Issue (i): Whether a director who resigned before expiry of the prescribed period for realisation of export proceeds could still be proceeded against for contravention under the Foreign Exchange Regulation Act, 1973.
Analysis: Liability under the Act depended on whether the person was in charge of and responsible for the conduct of the company's business at the time of the contravention. The statutory scheme of Section 18 treated the prescribed period for repatriation as the outer limit and created a rebuttable presumption of contravention once that period expired without payment. The Court found that the petitioner remained a director during the export period and until a date within the prescribed period, and the complaint contained specific averments regarding his role in the company's affairs. On that basis, his subsequent resignation did not by itself negate liability at the threshold.
Conclusion: The petitioner was not shown to be of the statutory sweep at the threshold, and the proceeding against him was maintainable.
Issue (ii): Whether the complaint disclosed sufficient prima facie material to justify refusal of quashing under Section 482 of the Code of Criminal Procedure, 1973.

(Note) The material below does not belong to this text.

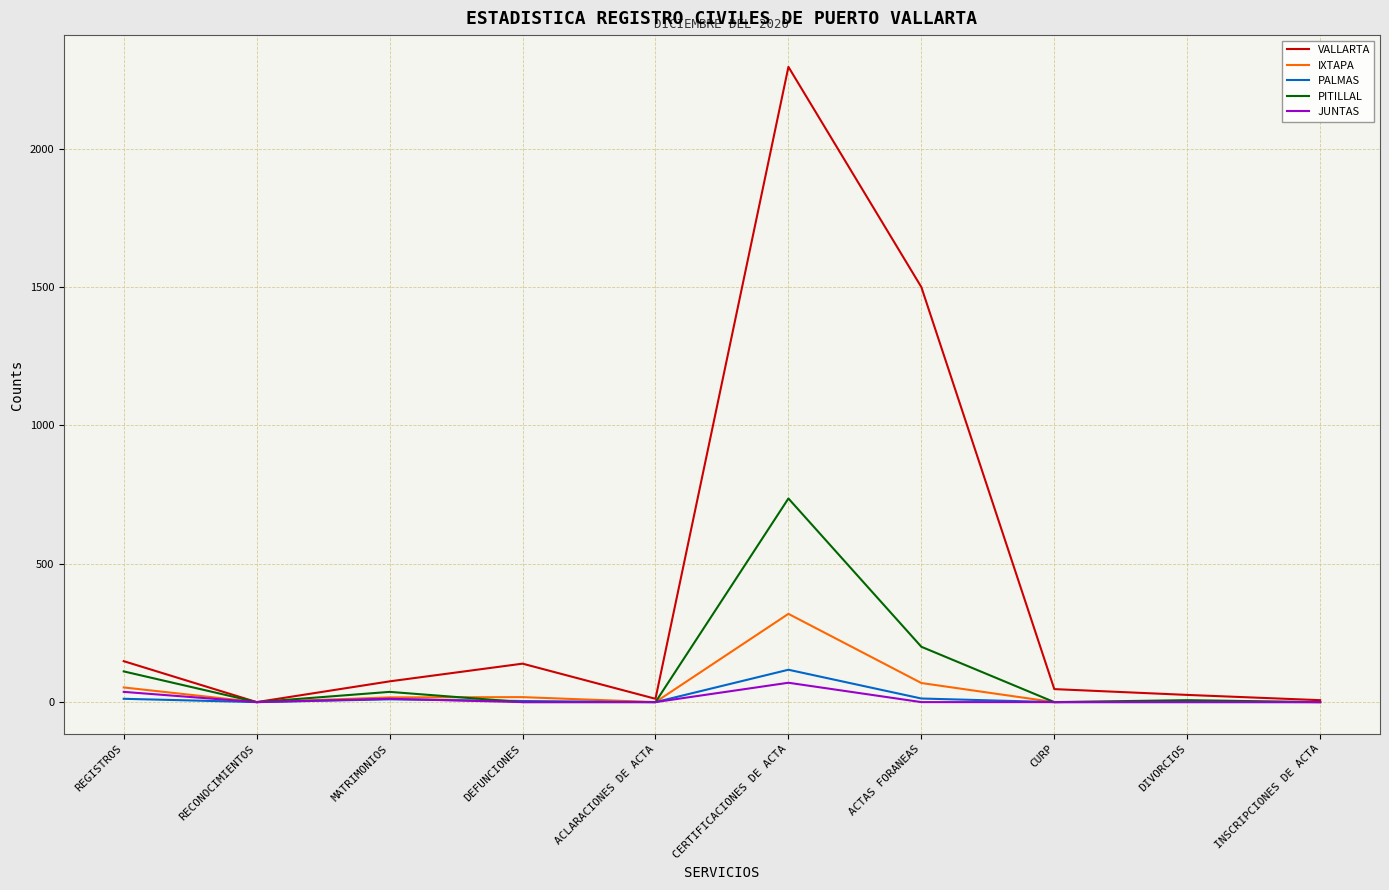

At which category does PITILLAL reach its first local valley?

RECONOCIMIENTOS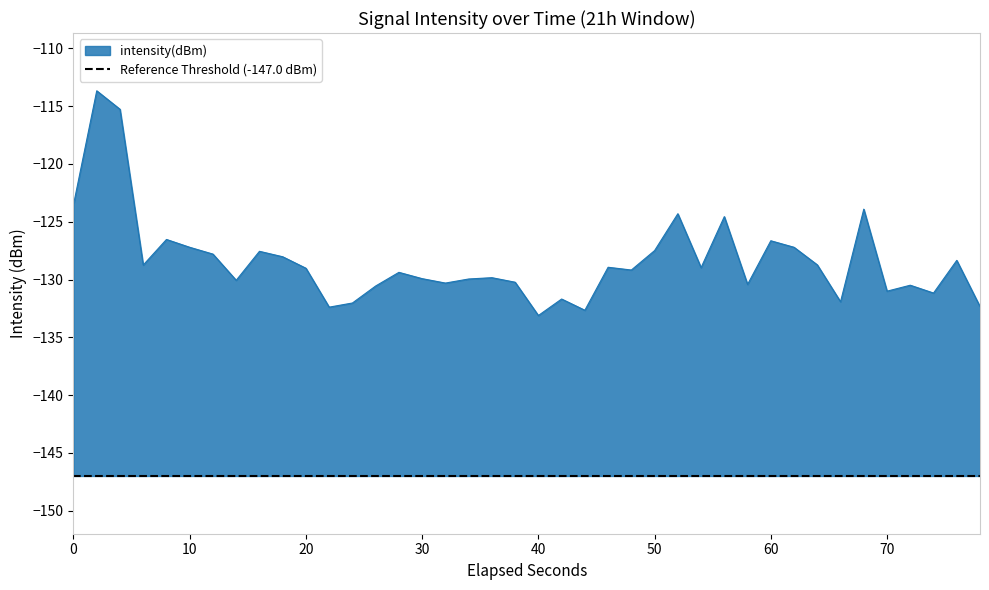

What is the difference between the second highest and minimum values?

17.8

Analysis: The Court applied the settled principle that quashing is not warranted where the complaint contains the basic averments required to fasten vicarious liability and the materials disclose a prima facie offence. It held that the allegations were not absurd or inherently improbable, and the petition did not furnish material sufficient to rebut the statutory presumption or displace the complaint at the initial stage. The Court therefore found no ground to exercise inherent jurisdiction to interdict the prosecution.
Conclusion: Quashing was declined and the revision was not maintainable on merits.
Final Conclusion: The criminal revision failed because the complaint disclosed a prima facie case and the petitioner's resignation did not defeat liability at the threshold under the foreign exchange law.
Ratio Decidendi: For offences by a company under the Foreign Exchange Regulation Act, 1973, a director may be proceeded against where the complaint specifically alleges that he was in charge of and responsible for the company's business at the relevant time, and the High Court should not quash the proceedings under its inherent jurisdiction when such allegations disclose a prima facie case.